M is for "Markup" but could equally mean "Markdown" since most web content starts out written in it. Because BaseML is the fastest way to write Markdown it is therefore the quickest way to create JAMstack sites and applications. In fact, with as little as a single
README.md file and VuePress you instantly have a progressive web app that is ready for JAMstack deployment.
Inline Parsing, Streamable
Unlike every other Markdown flavor, which all require at least two-passes through the entire document to parse properly, BaseML elements have no interdependency on one another (such as with reference based links) meaning parsing can be streamed and processed reliably with parse-event-driven handler callbacks (like SAX) to produce a stream of nodes that can be rendered or piped immediately. This opens possibilities heretofore impossible with existing Markdown formats.
Streamed parsing requires a fraction of the memory required by other parsers. The parser only needs enough to parse the currently open nodes meaning parsers can be implemented on very small devices—even potentially streamed on a single-row LED display.
Other parsers can be added using a render pipeline model (such as to LaTeX/MathJax, web components, VSCode extensions, or HTML rendering).
When combined with BaseML's front matter, several BaseML documents can be reliably streamed over a single open network connection.
The BaseML specification is to be submitted to the IETF and other standards bodies. While Leonard's IETF submissions clarify the dilemma with Markdown no version of Markdown has been submitted currently. This is not surprising given the monumental amount of work just to arrive at the CommonMark consensus. The time is right for a light-weight minimal version of Markdown to be submitted. The ability to stream BaseML makes it particularly well-suited for an IETF standard as more Internet content is streamed over open network connections. No other existing Markdown version allows this.
Minimal blogging services with constraints on formatting have successfully demonstrated that readers and writers of all types prefer a consistent, predictable format to allow the focus to be on the content, the writing. The cognitive overhead to learn and process a different presentation unnecessarily distracts writers from their writing. This makes BaseML particularly useful when paired with frameworks like VuePress for documentation and educational content and distribution.
No Regular Expression Parser Dependency
Regular expressions are great tools, but they are horrible when built into a production parser. Just the regx library size itself puts most that would depend on them out of range for many small devices with parsers written in C. Therefore, even though the entire BaseML specification can be represented as a single complex regular expression, parsers should never use them for anything other than experimentation.
Suggested Semantic Macrostructure
Semantic macrostructure is the idea that the structure of the content itself provides meaning and levels of importance. No MIME headers, properties, JSON, hashtags or extra keywords and categories are needed. The content itself provides this. When additional meta information is needed frontmatter can be used as well.

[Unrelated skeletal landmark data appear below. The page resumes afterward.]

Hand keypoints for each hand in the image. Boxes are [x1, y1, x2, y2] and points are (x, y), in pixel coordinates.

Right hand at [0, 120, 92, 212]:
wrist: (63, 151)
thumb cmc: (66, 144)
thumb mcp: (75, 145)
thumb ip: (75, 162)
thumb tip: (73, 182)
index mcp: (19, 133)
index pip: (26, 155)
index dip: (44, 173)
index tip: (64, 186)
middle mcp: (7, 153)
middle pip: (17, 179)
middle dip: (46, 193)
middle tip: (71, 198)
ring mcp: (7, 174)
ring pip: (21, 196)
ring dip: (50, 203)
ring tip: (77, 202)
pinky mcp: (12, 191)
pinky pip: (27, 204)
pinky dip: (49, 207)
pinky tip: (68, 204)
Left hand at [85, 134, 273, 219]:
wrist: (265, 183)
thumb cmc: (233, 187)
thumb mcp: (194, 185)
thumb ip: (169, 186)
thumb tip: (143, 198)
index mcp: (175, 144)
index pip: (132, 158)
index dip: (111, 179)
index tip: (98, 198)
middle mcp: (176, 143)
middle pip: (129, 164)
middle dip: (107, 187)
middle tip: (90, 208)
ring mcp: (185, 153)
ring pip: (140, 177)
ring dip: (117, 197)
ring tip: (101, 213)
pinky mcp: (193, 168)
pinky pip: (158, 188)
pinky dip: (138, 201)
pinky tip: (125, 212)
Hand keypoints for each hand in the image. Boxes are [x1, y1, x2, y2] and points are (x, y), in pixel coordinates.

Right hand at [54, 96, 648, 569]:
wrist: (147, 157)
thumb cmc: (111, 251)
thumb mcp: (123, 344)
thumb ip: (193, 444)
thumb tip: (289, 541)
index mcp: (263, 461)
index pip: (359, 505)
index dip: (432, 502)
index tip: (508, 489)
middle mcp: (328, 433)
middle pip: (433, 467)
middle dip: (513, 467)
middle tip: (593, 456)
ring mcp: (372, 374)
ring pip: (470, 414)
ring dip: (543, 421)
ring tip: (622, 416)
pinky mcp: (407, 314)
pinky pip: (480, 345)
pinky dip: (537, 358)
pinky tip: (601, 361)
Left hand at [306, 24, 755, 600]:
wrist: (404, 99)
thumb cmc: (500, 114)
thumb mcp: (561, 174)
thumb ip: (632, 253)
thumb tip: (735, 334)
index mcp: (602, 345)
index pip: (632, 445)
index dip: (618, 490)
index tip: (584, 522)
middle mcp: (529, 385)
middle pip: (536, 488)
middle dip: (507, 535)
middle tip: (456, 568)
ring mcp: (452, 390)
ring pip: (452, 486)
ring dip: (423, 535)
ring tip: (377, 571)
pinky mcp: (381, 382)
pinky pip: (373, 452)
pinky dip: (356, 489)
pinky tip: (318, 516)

💬 Semantic macrostructure cannot be gamed by those looking to manipulate an SEO ranking without being completely obvious to anyone ready the content.

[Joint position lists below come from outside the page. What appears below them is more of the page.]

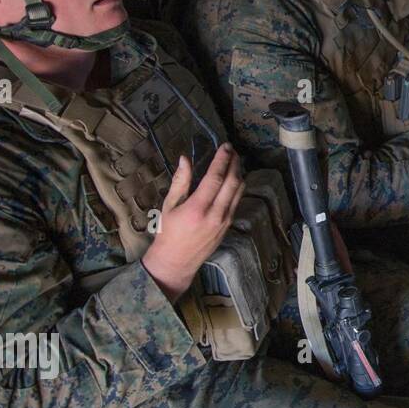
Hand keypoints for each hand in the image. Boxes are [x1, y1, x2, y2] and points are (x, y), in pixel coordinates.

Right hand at [142, 145, 245, 298]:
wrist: (177, 261)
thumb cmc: (168, 232)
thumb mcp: (169, 205)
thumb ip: (180, 181)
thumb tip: (185, 159)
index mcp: (197, 208)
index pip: (215, 178)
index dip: (222, 160)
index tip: (225, 146)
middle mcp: (215, 214)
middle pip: (233, 183)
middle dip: (235, 163)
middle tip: (233, 150)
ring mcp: (225, 221)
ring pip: (239, 192)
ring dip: (239, 174)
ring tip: (235, 161)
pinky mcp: (229, 226)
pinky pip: (237, 201)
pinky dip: (237, 187)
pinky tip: (234, 179)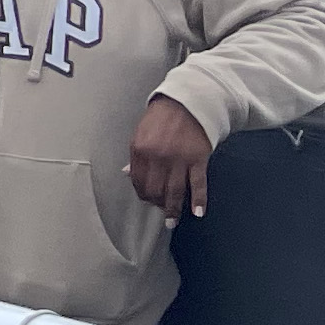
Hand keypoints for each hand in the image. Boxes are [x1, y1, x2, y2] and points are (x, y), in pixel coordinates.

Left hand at [127, 94, 213, 219]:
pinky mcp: (198, 159)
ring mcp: (179, 159)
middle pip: (155, 189)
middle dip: (156, 203)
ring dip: (173, 209)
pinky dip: (198, 200)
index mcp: (140, 149)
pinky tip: (197, 213)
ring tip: (172, 221)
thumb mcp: (141, 133)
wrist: (188, 103)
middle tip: (159, 210)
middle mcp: (158, 157)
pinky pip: (198, 184)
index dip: (141, 192)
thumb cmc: (162, 117)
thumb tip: (126, 173)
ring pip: (175, 191)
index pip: (137, 180)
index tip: (145, 199)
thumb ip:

Here is a suggested relevance ranking for any BaseML document. The primary and secondary data can be read and ranked before any other parsing even takes place.
- summary (first paragraph)
- image alt text
- list content
- subdocs (blockquotes)
- fenced content
- link addresses
Links can be easily identified and cataloged as they are parsed as well providing a collection of all outbound links that can be checked for validity or extracted into an index.
This set structure allows creators of BaseML search engines to easily provide users the ability to set their own search priorities without any guess work about how things are ranked.